Michael Morpurgo's top tips for sharing stories with children

Published on: 31 August 2022

The books we love as children stay with us our whole lives... but how can you make a story memorable when you read it with a little one? Author and former Children's Laureate Michael Morpurgo shares his top tips for reading with children, as well as one of his favourite stories from childhood.

Michael MorpurgoMichael Morpurgo

I grew up with Edward Lear’s poem The Owl and The Pussycat. My mum recited it to us often when we went to bed, and we recited it with her, knew every word of it, loved it. Still love it.

Not surprising then that when I was older, a lot older, I wrote a story about it, around it. Memory plays a large part in my story-making. Owl or Pussycat is mostly a true story. At my Primary School we used to put on Christmas plays, and for most of us it was the first play we ever acted in. And we never forget it, the dressing up, the rehearsals, the excitement, the buzz of the audience the other side of the curtain, the things that went wrong, the laughter, the applause.

Aged 7, I was Owl in our play of The Owl and the Pussycat, and I was cast opposite ‘Belinda’ who was The Pussycat. And Belinda was my girlfriend. I mean in real life. There was a moment in the show when I forgot my lines and she prompted me, helped me. I remember taking my bows, and how proud of me my mother was. And she was an actress. From that performance on I wanted to go on the stage and act in plays. 

Illustration: Polly DunbarIllustration: Polly Dunbar

Sadly I never did. I became a story-maker instead. But sometimes I do get up on stage and tell my stories, sometimes I even sing. And sometimes my stories are made into plays or films or concerts. And given half a chance I will put on a costume and get in there amongst the real actors and be part of the performance again, as I did at St Matthias and St Cuthbert’s all those years ago in The Owl and the Pussycat. I gave my first ever reading of the story to all the children at the school just after the book came out. I was acting again at St Matthias, well, sort of. 

It’s wonderful to think of my story, which has been so amazingly and beautifully illustrated by Polly Dunbar, being read by so many children out there. I so want children to be able to have the opportunity to read all the books they can, all sorts; for every school to have a great school library. I’d love it too, if all children could be able to join in plays, make music, dance, perform. And all children should be able to go to see plays. All of this opens doors, opens hearts and minds, opens up possibilities. 

I didn’t become an actor, but I did become a writer. I really think that began with my mother reading to me in bed, and with being in that Owl and the Pussycat play at school.

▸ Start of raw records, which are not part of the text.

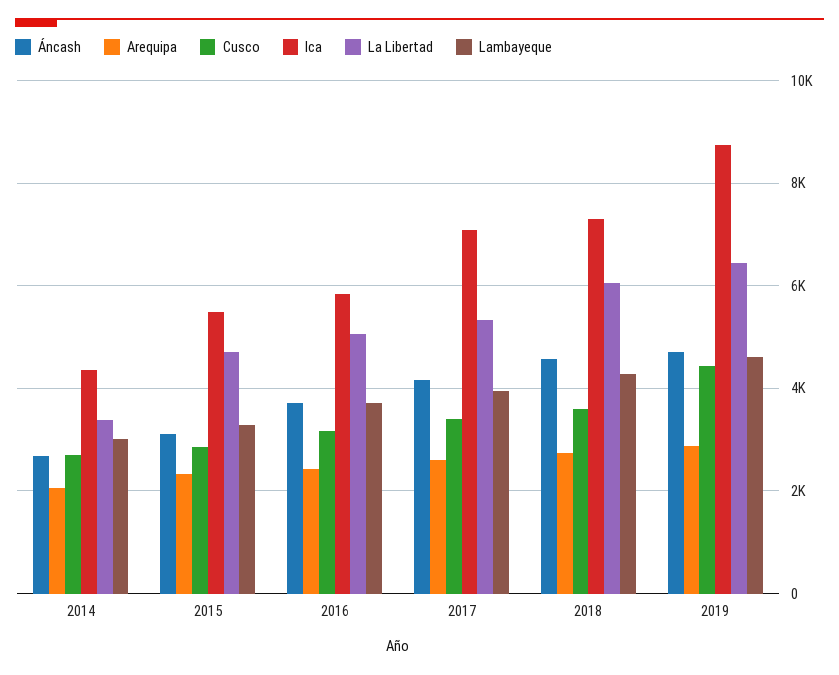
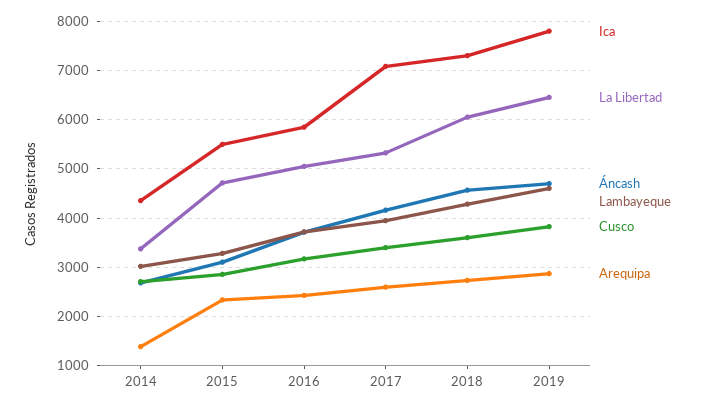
  {
    "Áncash": {
      "2014": 2600,
      "2015": 3200,
      "2016": 3800,
      "2017": 4200,
      "2018": 4600,
      "2019": 4800
    },
    "Arequipa": {
-     "2014": 2000,
+     "2014": 1400,
      "2015": 2400,
      "2016": 2400,
      "2017": 2600,
      "2018": 2800,
      "2019": 2800
    },
    "Cusco": {
      "2014": 2800,
      "2015": 2800,
      "2016": 3200,
      "2017": 3400,
      "2018": 3600,
-     "2019": 4400
+     "2019": 3800
    },
    "Ica": {
      "2014": 4400,
      "2015": 5400,
      "2016": 5800,
      "2017": 7000,
      "2018": 7400,
-     "2019": 8800
+     "2019": 7800
    },
    "La Libertad": {
      "2014": 3400,
      "2015": 4800,
      "2016": 5000,
      "2017": 5400,
      "2018": 6000,
      "2019": 6400
    },
    "Lambayeque": {
      "2014": 3000,
      "2015": 3200,
      "2016": 3800,
      "2017": 4000,
      "2018": 4200,
      "2019": 4600
    }
  }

Michael Morpurgo’s tips on sharing stories with children

  1. I can only tell you about what worked for me as a teacher all those years ago. In the primary school where I worked in Kent, we would have half an hour at the end of the day from 3 to 3.30 in the afternoon to read stories. It was whilst I was reading one of my own stories that I realised the children liked it and I wrote it down.
  2. Let the children choose the stories they want to read but make sure they’re books that you as the teacher and reader are passionate about too. What really counts is that the story matters to you and that the children see that it matters to you. Just as the poems and stories that my  mother read to me as a child were ones that she loved. She passed that love on to my brother and me.
  3. Don’t go on with a book it if it’s boring your listeners. And don’t test them, on grammar, or spelling or meaning. Let the story and the words speak for themselves. And put as much of yourself into the telling of it. You could act it out or watch a film of the book if there is one.
  4. For stories to come alive, try getting outside the classroom if you can. Go to museums, art galleries and visit historical settings of the book. Go out into nature if you are reading about animals and the natural world. Plays are a wonderful way of storytelling and they’re also really important in encouraging empathy.